Interaction of the Medicinal Plant Piper Rivinoides Ethanolic Extract, Fractions, and Isolated Neolignans with Rat CYP1A Activity

Piper rivinoides Kunth, known in Brazil as “aperta-ruão,” is a medicinal glabrous shrub (3 to 6 m high) that belongs to the Piperaceae family. Some bioactive benzofuran neolignans were isolated from this species, and it is important to know about how these compounds interact with cytochrome P450 enzymes.
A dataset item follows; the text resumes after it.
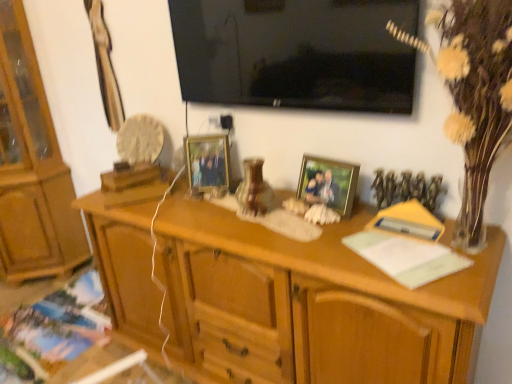
What are the coordinates of `free spot above matte paper book at lower left, acting as the first book starting from the back (from a real-world perspective)` in the screenshot? It's located at (37, 343).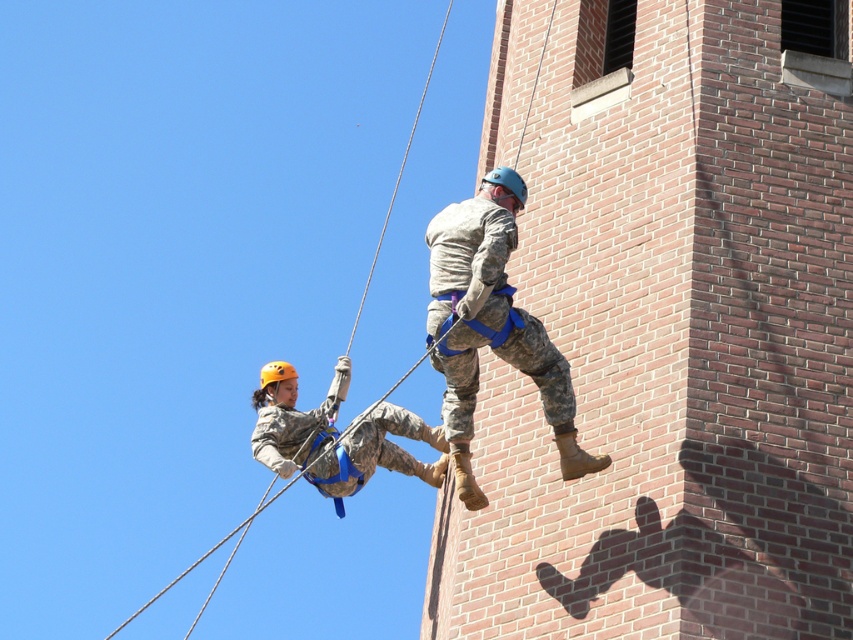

For this purpose, we tested the ethanolic extract from leaves of P. rivinoides and its partitions in hexane and dichloromethane and in three isolated neolignans (eupamotenoid-5, eupamotenoid-6, and conocarpan) in the activity of the CYP1A isoforms. Little is known about the interaction of neolignans with cytochrome P450 enzymes. Activities of 7-ethoxyresorufin-O-deethylase (EROD) and 7-methoxyresorufin O-demethylase (MROD), markers for CYP1A1 and CYP1A2, respectively, were assayed. The CYP1A (EROD) activity half-maximal inhibitory concentrations (IC50) were determined for plant material and pure compounds. IC50 for quercetin and α-naphthoflavone were also determined for comparative purposes. The hexane partition shows the strongest inhibitory effect (IC50 14.24 ± 0.13 µg/ml) in EROD assay. The three neolignans proved to be potent inhibitors of CYP1A, and eupomatenoid-5 and eupomatenoid-6 inhibited CYP1A2 isoform. A comparison of neolignan three-dimensional structures with the structures of quercetin and α-naphthoflavone indicated that, while eupamotenoid-5 and eupamotenoid-6 overlapped in the same plane, conocarpan overlapped out of plane. This might explain the differences in inhibitory potency. This is the first report on CYP1A inhibition by bioactive benzofuran neolignans.